8. The method of claim 1 where said simulated microgravity conditions comprise at least one of the following characteristics: low fluid shear stress, reduced surface tension as compared to 2-dimenional culture systems, 3-dimensional freedom for cell and substrate spatial orientation, and providing increased maintenance of tissue components in a natural spatial organization during the culture process.

9. The method of claim 1 where said brain tissue remains viable for a period of at least 10 days.

10. The method of claim 1 where said brain tissue exhibits natural response to electrophysiological stimuli.

11. The method of claim 1 where said brain tissue maintains natural neuronal circuitry.

12. A method for maintaining a natural neuronal circuit function in a culture of a three-dimensional section of brain tissue, said method comprising the steps of:

a. isolating said brain tissue with a natural neuronal circuit function;

c. culturing said brain tissue under microgravity conditions whereby said natural neuronal circuit function is maintained.

13. The method of claim 12 where said brain tissue is derived from a brainstem region, a diencepalon region, a cerebellum region a cerebrum region.

14. The method of claim 12 where said brain tissue is selected from the group consisting of: a hippocampal tissue, a thalamus tissue, a hypothalmus tissue, an epithalmus tissue, a basal ganglia tissue, a cortex tissue, a corpus collosum tissue and an amygdale tissue.

15. The method of claim 12 where said tissue is a hippocampal tissue.

16. The method of claim 15 where said hippocampal tissue is a tissue slice.

17. The method of claim 12 where said microgravity conditions are simulated microgravity conditions.

18. The method of claim 12 where said simulated microgravity conditions comprise at least one of the following characteristics: low fluid shear stress, reduced surface tension as compared to 2-dimenional culture systems, 3-dimensional freedom for cell and substrate spatial orientation, and providing increased maintenance of tissue components in a natural spatial organization during the culture process.

19. The method of claim 12 where said brain tissue remains viable for a period of at least 10 days.

20. The method of claim 12 where said brain tissue exhibits natural response to electrophysiological stimuli.

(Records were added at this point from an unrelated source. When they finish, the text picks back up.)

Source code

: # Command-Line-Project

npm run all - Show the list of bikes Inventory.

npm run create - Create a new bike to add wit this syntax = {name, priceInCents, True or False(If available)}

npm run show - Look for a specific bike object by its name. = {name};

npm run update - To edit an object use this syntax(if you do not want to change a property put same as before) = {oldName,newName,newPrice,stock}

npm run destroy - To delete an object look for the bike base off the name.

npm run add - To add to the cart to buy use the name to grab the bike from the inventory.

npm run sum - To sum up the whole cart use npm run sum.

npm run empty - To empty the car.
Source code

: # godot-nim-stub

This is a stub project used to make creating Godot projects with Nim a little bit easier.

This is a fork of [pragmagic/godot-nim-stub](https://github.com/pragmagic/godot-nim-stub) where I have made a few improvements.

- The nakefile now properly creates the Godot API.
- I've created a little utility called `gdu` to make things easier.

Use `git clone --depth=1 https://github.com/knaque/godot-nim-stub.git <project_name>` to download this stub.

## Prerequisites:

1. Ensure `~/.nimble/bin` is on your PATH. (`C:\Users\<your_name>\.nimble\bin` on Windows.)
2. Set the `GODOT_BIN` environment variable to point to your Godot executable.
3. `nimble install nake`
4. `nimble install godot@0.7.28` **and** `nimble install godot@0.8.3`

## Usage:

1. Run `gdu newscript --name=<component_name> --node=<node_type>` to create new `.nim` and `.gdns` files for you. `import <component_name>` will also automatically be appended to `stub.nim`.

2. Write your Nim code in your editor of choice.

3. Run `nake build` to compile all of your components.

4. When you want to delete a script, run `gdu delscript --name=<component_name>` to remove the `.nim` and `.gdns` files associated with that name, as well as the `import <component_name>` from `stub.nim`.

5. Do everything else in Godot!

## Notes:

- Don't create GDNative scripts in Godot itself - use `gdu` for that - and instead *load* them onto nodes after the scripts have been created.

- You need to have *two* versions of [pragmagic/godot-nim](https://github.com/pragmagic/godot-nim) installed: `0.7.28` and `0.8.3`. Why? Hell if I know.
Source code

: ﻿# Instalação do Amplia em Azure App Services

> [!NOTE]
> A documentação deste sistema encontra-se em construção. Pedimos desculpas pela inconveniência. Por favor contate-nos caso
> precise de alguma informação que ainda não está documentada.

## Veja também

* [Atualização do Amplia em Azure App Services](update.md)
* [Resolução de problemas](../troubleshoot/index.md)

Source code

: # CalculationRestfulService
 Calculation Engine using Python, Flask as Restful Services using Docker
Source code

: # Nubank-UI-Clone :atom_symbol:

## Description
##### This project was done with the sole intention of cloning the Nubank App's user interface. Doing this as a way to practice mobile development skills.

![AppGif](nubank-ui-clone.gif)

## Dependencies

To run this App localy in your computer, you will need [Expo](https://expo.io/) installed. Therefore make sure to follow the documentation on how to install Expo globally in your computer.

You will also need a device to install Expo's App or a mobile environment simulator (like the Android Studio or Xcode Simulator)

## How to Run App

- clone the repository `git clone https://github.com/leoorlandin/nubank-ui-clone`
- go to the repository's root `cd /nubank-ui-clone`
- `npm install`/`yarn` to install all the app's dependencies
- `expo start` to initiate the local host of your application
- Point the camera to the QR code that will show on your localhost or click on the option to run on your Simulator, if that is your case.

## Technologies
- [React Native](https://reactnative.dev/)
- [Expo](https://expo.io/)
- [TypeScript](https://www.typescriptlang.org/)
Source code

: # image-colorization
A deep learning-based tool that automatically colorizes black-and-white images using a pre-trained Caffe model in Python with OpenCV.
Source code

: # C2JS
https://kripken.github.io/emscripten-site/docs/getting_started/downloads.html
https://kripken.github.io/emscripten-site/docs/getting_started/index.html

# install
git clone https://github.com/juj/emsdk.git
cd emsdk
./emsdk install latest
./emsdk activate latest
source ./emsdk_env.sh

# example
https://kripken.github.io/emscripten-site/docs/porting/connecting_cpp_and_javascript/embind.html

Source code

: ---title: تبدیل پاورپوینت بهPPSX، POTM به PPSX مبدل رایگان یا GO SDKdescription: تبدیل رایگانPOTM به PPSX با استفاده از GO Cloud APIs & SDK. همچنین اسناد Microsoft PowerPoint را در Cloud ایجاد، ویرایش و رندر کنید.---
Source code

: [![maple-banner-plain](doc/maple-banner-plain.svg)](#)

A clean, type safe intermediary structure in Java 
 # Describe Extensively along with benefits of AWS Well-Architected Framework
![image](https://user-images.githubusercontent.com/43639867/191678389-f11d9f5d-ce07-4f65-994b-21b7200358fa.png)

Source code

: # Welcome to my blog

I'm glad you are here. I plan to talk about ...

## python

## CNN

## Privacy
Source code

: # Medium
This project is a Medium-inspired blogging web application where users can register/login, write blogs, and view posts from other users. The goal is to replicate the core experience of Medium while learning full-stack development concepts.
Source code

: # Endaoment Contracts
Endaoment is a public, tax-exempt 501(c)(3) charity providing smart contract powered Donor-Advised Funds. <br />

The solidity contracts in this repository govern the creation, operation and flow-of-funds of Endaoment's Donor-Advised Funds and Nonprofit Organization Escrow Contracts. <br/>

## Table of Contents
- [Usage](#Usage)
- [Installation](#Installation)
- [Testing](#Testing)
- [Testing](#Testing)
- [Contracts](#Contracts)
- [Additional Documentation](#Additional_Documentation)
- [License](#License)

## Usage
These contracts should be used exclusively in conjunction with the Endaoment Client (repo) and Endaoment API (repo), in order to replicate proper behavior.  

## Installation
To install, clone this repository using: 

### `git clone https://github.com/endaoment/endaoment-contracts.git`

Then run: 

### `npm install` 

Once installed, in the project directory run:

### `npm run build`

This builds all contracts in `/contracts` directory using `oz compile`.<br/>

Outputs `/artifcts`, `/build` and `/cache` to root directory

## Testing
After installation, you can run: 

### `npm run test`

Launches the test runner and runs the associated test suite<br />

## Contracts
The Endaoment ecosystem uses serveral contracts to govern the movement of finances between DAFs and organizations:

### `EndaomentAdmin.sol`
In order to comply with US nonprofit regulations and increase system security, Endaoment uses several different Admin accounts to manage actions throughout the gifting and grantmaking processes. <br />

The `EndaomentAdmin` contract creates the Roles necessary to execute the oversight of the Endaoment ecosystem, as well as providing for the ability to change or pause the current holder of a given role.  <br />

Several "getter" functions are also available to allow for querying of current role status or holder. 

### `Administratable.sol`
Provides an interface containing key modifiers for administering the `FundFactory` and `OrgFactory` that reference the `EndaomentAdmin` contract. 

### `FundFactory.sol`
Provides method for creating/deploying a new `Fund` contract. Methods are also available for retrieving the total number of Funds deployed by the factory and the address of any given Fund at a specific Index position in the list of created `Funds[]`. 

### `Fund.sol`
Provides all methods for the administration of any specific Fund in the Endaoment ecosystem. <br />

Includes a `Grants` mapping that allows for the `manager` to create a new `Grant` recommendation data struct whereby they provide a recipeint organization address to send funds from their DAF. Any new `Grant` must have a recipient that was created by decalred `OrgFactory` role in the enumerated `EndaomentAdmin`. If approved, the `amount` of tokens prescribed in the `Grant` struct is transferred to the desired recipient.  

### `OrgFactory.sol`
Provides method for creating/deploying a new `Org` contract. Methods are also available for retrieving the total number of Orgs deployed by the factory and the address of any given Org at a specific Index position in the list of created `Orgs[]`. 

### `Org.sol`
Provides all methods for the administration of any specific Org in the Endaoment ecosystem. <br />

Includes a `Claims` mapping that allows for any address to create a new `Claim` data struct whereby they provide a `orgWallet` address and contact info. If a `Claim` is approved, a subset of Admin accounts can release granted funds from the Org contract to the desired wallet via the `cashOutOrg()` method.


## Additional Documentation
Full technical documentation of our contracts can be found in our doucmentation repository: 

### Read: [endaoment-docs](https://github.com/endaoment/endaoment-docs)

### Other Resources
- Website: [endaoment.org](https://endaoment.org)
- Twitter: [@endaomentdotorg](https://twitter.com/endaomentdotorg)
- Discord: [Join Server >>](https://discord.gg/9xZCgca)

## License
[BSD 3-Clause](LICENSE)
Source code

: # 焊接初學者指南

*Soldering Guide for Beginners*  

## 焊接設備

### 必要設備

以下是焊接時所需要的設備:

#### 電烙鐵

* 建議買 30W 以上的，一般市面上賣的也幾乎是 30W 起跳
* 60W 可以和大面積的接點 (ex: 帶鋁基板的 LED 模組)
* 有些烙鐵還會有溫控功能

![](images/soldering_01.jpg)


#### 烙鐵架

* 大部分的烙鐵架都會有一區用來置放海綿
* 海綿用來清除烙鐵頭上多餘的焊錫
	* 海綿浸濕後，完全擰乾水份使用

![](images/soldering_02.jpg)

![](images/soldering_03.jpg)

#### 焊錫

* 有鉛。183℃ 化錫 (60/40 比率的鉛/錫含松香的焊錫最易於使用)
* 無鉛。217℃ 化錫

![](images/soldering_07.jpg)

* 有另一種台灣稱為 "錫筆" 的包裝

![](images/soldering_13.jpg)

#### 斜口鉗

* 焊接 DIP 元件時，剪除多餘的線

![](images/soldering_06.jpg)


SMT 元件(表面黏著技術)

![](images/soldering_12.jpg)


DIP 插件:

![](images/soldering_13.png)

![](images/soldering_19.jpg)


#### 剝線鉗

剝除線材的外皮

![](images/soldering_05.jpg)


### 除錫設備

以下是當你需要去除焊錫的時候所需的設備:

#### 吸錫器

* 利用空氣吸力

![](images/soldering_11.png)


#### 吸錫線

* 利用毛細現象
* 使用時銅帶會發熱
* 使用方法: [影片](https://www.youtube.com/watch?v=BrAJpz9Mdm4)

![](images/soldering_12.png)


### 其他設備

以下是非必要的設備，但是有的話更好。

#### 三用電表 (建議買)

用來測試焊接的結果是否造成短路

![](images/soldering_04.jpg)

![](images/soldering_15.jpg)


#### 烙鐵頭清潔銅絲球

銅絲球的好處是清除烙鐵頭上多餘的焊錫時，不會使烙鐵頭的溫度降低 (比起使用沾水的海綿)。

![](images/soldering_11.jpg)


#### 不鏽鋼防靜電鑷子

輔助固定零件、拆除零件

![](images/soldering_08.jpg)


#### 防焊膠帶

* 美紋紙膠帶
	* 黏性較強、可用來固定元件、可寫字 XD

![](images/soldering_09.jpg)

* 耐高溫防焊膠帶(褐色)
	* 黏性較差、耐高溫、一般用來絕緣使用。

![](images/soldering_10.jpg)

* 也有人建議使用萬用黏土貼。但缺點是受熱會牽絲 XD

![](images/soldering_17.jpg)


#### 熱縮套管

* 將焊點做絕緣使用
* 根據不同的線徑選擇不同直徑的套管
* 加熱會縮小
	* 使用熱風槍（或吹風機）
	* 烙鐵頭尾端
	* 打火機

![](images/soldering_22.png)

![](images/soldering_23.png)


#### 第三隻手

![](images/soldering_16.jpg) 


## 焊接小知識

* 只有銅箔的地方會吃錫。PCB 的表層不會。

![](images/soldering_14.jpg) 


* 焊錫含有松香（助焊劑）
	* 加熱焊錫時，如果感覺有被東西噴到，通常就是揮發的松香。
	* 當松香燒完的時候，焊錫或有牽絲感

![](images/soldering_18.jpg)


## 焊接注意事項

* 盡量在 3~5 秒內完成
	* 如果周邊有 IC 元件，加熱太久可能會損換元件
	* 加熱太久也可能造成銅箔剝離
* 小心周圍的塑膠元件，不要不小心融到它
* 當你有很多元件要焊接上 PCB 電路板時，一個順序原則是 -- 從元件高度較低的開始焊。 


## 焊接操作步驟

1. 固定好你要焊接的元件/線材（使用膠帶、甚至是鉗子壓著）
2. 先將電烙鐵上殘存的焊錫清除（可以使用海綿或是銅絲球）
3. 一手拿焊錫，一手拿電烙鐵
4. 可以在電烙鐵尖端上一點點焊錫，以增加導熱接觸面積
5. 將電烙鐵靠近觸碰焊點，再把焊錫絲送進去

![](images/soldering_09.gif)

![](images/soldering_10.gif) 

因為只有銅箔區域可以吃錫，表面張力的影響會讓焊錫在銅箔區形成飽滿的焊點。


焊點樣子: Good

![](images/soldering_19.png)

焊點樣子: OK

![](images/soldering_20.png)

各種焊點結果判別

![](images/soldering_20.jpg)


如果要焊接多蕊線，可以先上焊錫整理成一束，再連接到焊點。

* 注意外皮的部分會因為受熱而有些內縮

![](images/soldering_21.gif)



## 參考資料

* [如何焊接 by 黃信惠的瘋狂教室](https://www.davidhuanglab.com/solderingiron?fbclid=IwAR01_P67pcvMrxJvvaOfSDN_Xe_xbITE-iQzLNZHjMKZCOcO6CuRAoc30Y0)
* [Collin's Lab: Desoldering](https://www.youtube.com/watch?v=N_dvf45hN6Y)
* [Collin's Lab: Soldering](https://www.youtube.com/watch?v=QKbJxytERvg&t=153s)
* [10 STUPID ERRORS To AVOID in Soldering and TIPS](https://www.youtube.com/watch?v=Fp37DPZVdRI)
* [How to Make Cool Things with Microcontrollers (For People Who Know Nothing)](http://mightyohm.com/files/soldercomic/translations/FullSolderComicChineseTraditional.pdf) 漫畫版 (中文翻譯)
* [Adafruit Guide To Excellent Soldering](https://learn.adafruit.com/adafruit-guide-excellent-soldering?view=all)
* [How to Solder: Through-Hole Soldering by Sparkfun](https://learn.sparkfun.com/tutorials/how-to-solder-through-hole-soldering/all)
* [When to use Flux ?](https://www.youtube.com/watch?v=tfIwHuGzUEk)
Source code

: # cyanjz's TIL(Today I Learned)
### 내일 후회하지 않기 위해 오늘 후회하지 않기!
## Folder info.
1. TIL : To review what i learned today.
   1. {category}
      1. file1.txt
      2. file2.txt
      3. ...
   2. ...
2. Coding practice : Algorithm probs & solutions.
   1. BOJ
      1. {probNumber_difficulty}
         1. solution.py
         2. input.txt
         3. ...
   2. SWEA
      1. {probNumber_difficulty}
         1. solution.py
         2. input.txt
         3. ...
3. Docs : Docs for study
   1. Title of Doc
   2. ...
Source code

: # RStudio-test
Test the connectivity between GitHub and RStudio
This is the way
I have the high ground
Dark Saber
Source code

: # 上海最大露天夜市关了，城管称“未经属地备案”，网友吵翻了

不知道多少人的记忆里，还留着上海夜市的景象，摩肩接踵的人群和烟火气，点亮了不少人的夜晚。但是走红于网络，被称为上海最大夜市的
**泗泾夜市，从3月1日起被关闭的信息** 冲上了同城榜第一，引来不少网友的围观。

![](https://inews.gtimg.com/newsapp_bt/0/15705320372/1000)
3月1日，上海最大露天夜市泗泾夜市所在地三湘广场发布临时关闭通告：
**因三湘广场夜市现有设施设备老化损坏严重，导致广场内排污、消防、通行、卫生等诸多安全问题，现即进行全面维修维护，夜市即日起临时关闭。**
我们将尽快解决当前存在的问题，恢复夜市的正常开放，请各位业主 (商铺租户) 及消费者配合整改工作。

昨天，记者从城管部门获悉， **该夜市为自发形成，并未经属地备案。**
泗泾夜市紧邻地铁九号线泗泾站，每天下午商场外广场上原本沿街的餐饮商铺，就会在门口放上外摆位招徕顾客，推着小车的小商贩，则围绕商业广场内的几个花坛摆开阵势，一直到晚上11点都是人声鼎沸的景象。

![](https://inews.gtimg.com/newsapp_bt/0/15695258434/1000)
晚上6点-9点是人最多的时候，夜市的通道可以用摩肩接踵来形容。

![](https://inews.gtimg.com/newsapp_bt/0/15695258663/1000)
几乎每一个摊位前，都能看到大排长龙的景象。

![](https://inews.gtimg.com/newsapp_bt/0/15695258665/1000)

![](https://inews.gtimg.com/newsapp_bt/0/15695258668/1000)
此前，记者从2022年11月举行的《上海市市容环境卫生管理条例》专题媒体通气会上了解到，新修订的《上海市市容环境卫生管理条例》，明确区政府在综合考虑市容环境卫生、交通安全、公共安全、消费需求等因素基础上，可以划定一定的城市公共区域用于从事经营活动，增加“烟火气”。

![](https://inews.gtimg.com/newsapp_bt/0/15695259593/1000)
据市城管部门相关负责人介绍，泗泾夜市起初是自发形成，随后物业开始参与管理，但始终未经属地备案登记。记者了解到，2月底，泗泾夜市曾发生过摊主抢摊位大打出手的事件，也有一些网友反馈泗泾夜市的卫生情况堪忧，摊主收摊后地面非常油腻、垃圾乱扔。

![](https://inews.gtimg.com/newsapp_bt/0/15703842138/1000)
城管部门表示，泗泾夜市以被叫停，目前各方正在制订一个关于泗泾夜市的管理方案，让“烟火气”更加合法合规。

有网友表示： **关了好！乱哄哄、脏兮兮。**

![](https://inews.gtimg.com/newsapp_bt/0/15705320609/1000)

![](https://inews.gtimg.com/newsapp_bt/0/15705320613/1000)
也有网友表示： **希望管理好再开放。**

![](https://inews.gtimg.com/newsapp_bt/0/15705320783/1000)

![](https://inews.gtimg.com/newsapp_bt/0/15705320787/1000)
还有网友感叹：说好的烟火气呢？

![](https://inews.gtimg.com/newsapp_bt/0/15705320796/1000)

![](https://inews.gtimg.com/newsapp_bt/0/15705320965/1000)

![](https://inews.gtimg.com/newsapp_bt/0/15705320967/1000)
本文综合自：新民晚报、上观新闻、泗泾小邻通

21. The method for isolating compounds that are effective against epilepsy, said method comprising the steps of:

a. isolating a brain tissue from an epileptic subject;

c. placing a compound in said culture vessel;

d. culturing said brain tissue in the presence of said compound under microgravity conditions whereby said brain tissue retains a natural tissue characteristic associated with an epileptic state; and

e. determining the effect of said compound on at least one of said natural tissue characteristic associated with said epileptic state.

22. The method of claim 21 where the subject is a mammal.

23. The method of claim 21 where the subject is a human.

24. The method of claim 21 where said natural tissue characteristic associated with the epileptic state is selected from the group consisting of: (i) tissue architecture, (ii) tissue organization, (iii) physiological responses to certain stimuli, (iv) physiological response to agonists and inhibitors, (v) electrophysiological responses, (vi) maintenance of neuronal circuits, and (vii) a combination of any of the foregoing.

25. The method of claim 21 where said brain tissue is derived from a brainstem region, a diencepalon region, a cerebellum region a cerebrum region.

26. The method of claim 21 where said tissue is a hippocampal tissue.

27. The method of claim 26 where said hippocampal tissue is a tissue slice.

28. The method of claim 21 where said microgravity conditions are simulated microgravity conditions.

29. The method of claim 28 where said simulated microgravity conditions comprise at least one of the following characteristics: low fluid shear stress, reduced surface tension as compared to 2-dimenional culture systems, 3-dimensional freedom for cell and substrate spatial orientation, and providing increased maintenance of tissue components in a natural spatial organization during the culture process.